The Decline and Resurgence of Tourville, Quebec

The roundhouse closed in 1954 and was replaced by the Napoléon Gagnon sawmill in 1958, which unfortunately burned down in 1972. The train station was demolished in 1982, and its rails, as well as recreational vehicle trails, were removed. This led to a decrease in the population to 698.

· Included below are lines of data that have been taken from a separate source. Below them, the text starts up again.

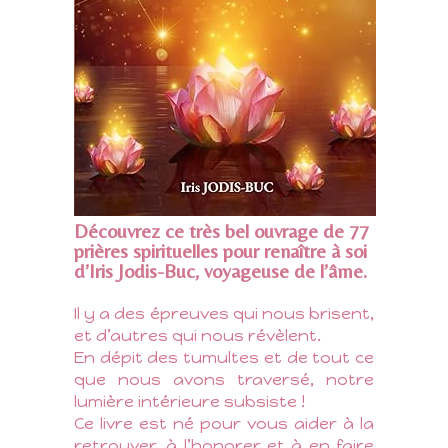
Découvrez ce très bel ouvrage de 77
prières spirituelles pour renaître à soi
d’Iris Jodis-Buc, voyageuse de l’âme.
Il y a des épreuves qui nous brisent,
et d’autres qui nous révèlent.
En dépit des tumultes et de tout ce
que nous avons traversé, notre
lumière intérieure subsiste !
Ce livre est né pour vous aider à la
retrouver, à l’honorer et à en faire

However, Tourville, Quebec, saw a resurgence in 1918 when Abbot Martin built a 2-story fishing cabin on the southern tip of the Lake Therrien lock. This area, then known as Beaubien, employed about sixty people to cut and drive logs along the river. In 1923, Power Lumber became active, followed by La Rivière Ouelle Lumber's opening of a steam-powered saw to square the harvested logs in 1926. In 1927, the Canadian National Railway opened a sidetrack that allowed wood to be loaded without disrupting train traffic. This led to the settlement of twenty-something families around the lake. In 1928, a school was finally built in Tourville, marking a new era of growth and development.